Comment est né le Théâtre de l’ARC EN CIEL ?

Sans entrer dans des détails, disons qu’à Paris,  Olivier Fenoy, jeune comédien stagiaire à la Comédie Française, à l’école de Jacques Charon, de Jean Piat, de Michel Vitold… fonde en 1963 au Quartier Latin le Centre Culturel de Cluny, organisme de création artistique et de diffusion culturelle.

En 1993, à l’exemple de Jacques Copeau, le Théâtre de l’Arc en Ciel choisit Le Château de Machy (près de Lyon) comme sa résidence de création, permettant à la troupe de se donner les moyens d’une respiration ville-campagne. Cette « famille d’artistes » s’élargit selon les besoins des créations.

Après d’autres aventures, en 2014 : Un partenariat avec le Théâtre de l’Epée de Bois à la Cartoucherie, permet un ancrage à Paris et un plus large rayonnement ; les Frères Karamazov (8000 spectateurs), les Dialogues des Carmélites (5800 spectateurs) et en juin  prochain Harold et Maude.

Après le jeu  vous signez de prestigieuses mises en scène ?

Je ne sais pas si elles sont prestigieuse comme vous le dites, mais effectivement j’ai dirigé les comédiens dans Thomas Morede Robert Bolt (Château de Machy, 2004)
La Cerisaie, Anton Tchekhov en  2000 (Château de Machy, 2000), L’Alouette de Jean Anouilh (Château de Machy Lyon, 1998 ; festival d’Avignon 1998 ; Centre Wallonie-Bruxelles Paris1999 ; Le Trianon Paris 1999)

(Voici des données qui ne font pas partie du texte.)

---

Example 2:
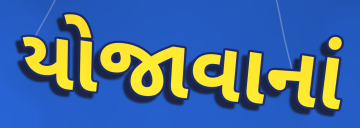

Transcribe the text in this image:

યોજાવાનાં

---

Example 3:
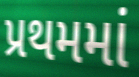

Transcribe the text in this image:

પ્રથમમાં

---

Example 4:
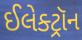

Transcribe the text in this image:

ઈલેક્ટ્રૉન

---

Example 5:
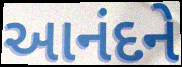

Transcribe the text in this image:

આનંદને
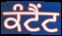
ਕੰਟੈਂਟ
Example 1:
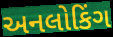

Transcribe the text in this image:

અનલોકિંગ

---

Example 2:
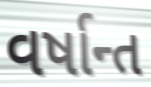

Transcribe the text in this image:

વર્ષાન્ત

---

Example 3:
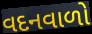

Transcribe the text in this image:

વદનવાળો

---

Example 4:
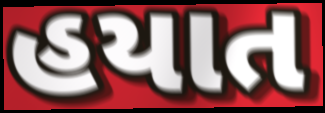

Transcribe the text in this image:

હયાત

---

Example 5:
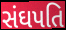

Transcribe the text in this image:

સંઘપતિ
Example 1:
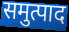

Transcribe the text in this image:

समुत्पाद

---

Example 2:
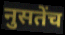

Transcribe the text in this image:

नुसतेंच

Quel est la genèse de la pièce HAROLD ET MAUDE ?

Il y a parfois des hasard heureux dans des conditions parfois douloureuses de la vie. Nous cherchions d’abord une pièce pour nos soirées d’été. C’est paradoxalement en assistant à l’ enterrement d’un membre de la famille d’Olivier Fenoy que j’ai aperçu Léo Pochat , un jeune homme beau comme un Dieu. C’est ainsi que l’idée de cette pièce a germée dans mon esprit. Je voulais jouer et ne pas mettre en scène. J’ai alors pensé à Jean-Denis Monory  qui après lecture a accepté. Le casting était tout trouvé. J’interpréterai le rôle de Maude et Léo celui d’Harold.

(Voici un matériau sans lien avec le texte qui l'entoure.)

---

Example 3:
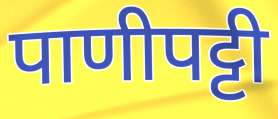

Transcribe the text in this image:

पाणीपट्टी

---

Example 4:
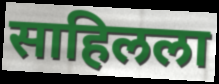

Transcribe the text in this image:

साहिलला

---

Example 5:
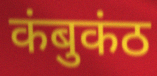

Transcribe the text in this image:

कंबुकंठ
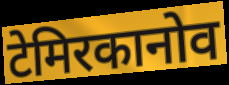
टेमिरकानोव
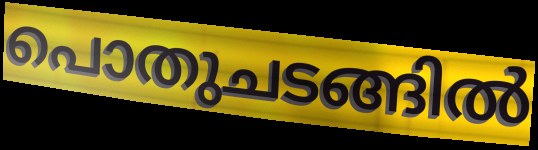
പൊതുചടങ്ങിൽ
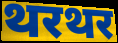
थरथर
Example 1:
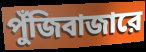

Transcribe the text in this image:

পুঁজিবাজারে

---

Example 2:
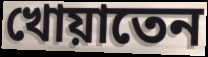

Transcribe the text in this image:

খোয়াতেন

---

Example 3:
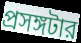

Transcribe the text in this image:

প্রসঙ্গটার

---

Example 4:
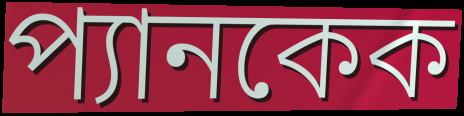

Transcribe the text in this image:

প্যানকেক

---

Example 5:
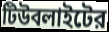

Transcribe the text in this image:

টিউবলাইটের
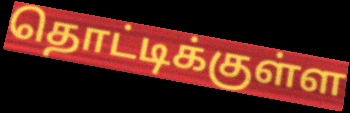
தொட்டிக்குள்ள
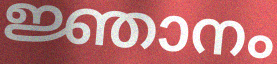
ജ്ഞാനം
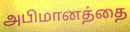
அபிமானத்தை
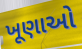
ખૂણાઓ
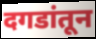
दगडांतून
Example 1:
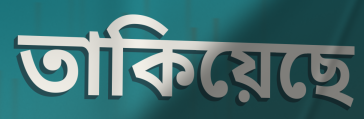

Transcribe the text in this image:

তাকিয়েছে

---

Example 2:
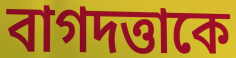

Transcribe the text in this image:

বাগদত্তাকে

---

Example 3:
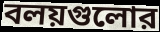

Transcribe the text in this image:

বলয়গুলোর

Harold et Maude / Crédit photo Philippe Rabuteau
Harold et Maude / Crédit photo Philippe Rabuteau

Comment avez-vous appréhendé ce rôle ?

L’histoire est d’une actualité et d’une modernité  criante, qui tend à l’universalité. Les personnages dans l’adaptation de Jean-Claude Carrière (1973) sont riches sur le plan psychologique et magnifiques à interpréter pour des comédiens. Tous les rôles sont intéressants. Il n’y a pas de faiblesse au niveau du texte américain  traduit.

L’intrigue est simple : Harold Chasen, 19 ans à l’imagination débordante et morbide. Sa mère, Mme Chasen, une femme stricte, tyrannique et un brin hystérique, s’occupe de chercher une épouse à son fils. Mais lorsque Harold rencontre Maude, « princesse de 80 ans », anticonformiste et pleine de vie, tout change pour le jeune homme et Harold en tombe amoureux.

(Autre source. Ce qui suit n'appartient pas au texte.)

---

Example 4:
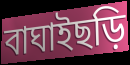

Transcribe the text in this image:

বাঘাইছড়ি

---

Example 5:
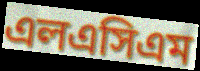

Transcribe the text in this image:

এলএসিএম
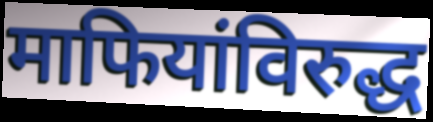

Je me suis donc glissée tout simplement dans la peau de Maude et endossé tous les habits de son personnage. « Cette chère Maude, si légère en apparence, en réalité pèse son poids. Elle est de ces personnes rares qui viennent vous provoquer, l’air de rien, qui vous tendent en permanence un miroir implacable de vos faux-fuyants, de votre mesquinerie, parfois sans même s’en rendre compte, tellement elles sont revenues de tout et détachées d’elles-mêmes. De ces gens qui semblent puiser leur joie de vivre bien au-delà d’un épicurisme à la mode. Puisse cette pièce nous offrir une échappée du côté de notre espièglerie d’enfance, comme une furieuse envie de vivre : «… mais allez-y Bon Dieu, foncez, tant pis si ça fait mal, sinon, de quoi parlerez-vous au vestiaire ? » Acte 1 scène 11.